Which lines come from the start of the records through the line that holds "load the tsconfig"? Write them out word for word.

Collected data entries
|---|

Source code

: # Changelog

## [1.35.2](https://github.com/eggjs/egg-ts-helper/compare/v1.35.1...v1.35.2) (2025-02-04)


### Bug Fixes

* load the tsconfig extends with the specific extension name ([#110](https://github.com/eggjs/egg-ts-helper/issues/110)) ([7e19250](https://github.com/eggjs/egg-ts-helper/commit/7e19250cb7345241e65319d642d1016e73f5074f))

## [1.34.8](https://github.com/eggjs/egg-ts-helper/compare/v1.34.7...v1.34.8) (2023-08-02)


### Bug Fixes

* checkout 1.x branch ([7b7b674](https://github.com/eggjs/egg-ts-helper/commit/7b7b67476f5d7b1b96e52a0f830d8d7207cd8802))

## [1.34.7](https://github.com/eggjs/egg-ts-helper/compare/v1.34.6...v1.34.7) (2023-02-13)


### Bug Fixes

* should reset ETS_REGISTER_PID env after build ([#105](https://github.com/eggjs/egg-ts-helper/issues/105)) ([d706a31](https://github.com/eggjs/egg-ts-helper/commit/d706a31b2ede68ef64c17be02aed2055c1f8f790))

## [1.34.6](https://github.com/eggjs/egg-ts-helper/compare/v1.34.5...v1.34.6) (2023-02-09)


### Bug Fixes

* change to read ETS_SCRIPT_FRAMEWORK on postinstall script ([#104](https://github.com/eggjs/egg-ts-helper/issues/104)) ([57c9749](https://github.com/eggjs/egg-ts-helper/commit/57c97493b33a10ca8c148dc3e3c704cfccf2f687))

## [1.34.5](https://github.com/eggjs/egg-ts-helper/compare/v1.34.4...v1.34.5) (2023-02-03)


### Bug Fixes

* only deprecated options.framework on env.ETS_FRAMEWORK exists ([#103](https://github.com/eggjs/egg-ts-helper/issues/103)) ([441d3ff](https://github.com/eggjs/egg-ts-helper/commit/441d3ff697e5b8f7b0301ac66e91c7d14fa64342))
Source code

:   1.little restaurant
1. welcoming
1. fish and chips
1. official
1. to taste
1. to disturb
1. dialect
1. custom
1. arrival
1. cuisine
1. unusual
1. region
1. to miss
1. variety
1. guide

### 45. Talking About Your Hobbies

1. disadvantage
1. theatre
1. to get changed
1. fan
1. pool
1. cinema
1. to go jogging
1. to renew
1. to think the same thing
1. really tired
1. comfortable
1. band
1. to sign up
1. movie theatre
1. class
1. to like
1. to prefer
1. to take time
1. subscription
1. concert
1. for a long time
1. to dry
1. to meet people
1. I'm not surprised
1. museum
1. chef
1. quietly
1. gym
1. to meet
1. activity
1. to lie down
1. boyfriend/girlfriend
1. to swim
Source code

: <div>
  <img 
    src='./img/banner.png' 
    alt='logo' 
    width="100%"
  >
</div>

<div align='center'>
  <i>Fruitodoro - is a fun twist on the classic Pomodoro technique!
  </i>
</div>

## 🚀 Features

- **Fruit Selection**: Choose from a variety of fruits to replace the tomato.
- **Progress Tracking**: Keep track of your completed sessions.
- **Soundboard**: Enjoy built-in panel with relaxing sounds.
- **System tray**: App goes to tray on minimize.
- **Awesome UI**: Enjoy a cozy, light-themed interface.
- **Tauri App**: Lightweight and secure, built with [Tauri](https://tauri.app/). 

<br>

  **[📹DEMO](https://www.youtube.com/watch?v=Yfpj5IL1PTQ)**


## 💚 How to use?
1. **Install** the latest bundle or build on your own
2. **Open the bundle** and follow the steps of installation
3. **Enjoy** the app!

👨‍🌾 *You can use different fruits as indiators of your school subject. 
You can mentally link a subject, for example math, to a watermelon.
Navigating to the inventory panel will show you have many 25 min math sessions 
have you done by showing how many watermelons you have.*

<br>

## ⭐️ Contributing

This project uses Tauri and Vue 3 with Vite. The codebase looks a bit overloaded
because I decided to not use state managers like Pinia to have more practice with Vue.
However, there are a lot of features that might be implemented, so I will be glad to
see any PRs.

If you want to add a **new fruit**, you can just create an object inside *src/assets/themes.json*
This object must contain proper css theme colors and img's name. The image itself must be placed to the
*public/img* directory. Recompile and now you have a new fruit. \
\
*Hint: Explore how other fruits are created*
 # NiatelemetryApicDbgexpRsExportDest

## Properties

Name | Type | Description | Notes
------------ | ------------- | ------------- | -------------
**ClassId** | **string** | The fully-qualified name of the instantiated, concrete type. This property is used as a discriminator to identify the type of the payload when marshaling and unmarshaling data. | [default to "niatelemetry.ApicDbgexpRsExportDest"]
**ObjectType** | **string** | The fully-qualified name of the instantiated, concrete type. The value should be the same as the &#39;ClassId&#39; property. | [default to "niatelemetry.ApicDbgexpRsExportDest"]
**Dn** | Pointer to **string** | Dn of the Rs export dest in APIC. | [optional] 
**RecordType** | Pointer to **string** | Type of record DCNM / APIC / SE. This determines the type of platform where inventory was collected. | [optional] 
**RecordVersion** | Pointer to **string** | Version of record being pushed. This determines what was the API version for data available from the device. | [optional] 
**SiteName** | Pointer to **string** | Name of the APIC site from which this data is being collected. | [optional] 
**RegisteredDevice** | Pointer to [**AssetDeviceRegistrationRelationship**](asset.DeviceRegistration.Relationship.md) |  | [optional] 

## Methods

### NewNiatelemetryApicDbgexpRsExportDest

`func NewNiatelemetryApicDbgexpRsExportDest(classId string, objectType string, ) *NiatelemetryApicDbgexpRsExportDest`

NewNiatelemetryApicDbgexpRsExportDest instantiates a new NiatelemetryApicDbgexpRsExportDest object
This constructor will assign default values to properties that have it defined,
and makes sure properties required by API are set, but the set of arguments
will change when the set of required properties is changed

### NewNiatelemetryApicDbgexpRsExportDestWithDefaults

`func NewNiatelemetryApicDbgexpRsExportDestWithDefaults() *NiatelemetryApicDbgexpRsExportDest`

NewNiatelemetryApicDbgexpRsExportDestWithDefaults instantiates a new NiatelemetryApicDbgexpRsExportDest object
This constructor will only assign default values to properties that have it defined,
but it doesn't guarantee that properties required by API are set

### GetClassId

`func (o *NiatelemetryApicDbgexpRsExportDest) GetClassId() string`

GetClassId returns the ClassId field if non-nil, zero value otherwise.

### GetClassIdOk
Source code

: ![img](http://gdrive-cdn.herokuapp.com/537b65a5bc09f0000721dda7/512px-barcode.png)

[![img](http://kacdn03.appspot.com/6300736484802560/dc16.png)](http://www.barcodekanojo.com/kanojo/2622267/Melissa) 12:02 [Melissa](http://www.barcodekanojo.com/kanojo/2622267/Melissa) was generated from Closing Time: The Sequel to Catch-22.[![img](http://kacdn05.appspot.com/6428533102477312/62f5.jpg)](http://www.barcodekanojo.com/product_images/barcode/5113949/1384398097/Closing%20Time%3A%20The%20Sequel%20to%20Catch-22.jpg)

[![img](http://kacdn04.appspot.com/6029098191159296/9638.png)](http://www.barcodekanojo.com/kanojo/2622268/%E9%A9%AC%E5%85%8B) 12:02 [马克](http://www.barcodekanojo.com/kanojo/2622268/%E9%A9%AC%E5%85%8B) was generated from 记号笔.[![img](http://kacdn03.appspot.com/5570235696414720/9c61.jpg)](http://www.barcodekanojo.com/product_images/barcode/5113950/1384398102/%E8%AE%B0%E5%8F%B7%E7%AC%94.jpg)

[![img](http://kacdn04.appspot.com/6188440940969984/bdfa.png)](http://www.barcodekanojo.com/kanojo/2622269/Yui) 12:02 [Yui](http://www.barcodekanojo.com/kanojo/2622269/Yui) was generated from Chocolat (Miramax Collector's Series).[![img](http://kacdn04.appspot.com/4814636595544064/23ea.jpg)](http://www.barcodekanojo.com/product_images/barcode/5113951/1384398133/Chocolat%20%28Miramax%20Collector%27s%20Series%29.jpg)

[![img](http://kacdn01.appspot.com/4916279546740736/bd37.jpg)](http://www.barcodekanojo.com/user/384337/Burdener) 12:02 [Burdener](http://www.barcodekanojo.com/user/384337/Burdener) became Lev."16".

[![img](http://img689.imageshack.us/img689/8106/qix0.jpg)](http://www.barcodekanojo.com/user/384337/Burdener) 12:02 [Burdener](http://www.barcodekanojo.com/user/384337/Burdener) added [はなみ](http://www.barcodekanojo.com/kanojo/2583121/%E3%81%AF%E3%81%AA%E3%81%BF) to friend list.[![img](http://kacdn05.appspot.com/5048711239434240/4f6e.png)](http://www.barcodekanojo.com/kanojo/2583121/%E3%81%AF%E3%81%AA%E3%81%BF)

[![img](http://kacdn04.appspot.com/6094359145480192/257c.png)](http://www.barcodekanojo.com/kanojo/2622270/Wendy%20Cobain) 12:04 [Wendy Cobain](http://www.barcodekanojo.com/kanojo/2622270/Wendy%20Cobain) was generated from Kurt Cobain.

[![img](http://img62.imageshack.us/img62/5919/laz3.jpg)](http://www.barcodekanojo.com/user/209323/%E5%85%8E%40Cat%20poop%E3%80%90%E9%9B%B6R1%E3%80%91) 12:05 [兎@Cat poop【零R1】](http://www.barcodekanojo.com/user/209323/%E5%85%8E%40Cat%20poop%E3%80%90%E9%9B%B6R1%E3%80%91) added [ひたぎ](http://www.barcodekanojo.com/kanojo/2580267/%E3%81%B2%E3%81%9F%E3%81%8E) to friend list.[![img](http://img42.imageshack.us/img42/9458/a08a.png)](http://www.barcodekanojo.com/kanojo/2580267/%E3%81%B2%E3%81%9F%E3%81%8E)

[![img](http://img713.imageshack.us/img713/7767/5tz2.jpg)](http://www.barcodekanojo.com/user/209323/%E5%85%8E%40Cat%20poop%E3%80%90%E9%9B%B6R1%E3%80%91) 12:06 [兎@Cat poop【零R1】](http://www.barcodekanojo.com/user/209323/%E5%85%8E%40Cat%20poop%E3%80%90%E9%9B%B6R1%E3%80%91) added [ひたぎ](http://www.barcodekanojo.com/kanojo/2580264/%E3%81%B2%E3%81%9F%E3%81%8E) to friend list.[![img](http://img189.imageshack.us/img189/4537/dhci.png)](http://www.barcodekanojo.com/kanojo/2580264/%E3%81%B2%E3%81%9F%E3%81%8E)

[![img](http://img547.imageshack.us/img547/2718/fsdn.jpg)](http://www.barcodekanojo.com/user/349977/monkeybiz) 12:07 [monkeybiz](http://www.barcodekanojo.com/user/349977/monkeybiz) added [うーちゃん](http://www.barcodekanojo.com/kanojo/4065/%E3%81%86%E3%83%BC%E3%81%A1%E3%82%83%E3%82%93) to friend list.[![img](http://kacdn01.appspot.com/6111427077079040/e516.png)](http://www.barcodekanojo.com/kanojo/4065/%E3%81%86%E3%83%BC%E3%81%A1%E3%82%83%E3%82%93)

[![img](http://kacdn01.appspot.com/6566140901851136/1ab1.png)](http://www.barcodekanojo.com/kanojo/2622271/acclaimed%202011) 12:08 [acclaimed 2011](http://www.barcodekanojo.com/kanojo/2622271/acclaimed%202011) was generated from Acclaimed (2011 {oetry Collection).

|---|

## [RESULT]
Source code

: # Changelog

## [1.35.2](https://github.com/eggjs/egg-ts-helper/compare/v1.35.1...v1.35.2) (2025-02-04)


### Bug Fixes

* load the tsconfig extends with the specific extension name ([#110](https://github.com/eggjs/egg-ts-helper/issues/110)) ([7e19250](https://github.com/eggjs/egg-ts-helper/commit/7e19250cb7345241e65319d642d1016e73f5074f))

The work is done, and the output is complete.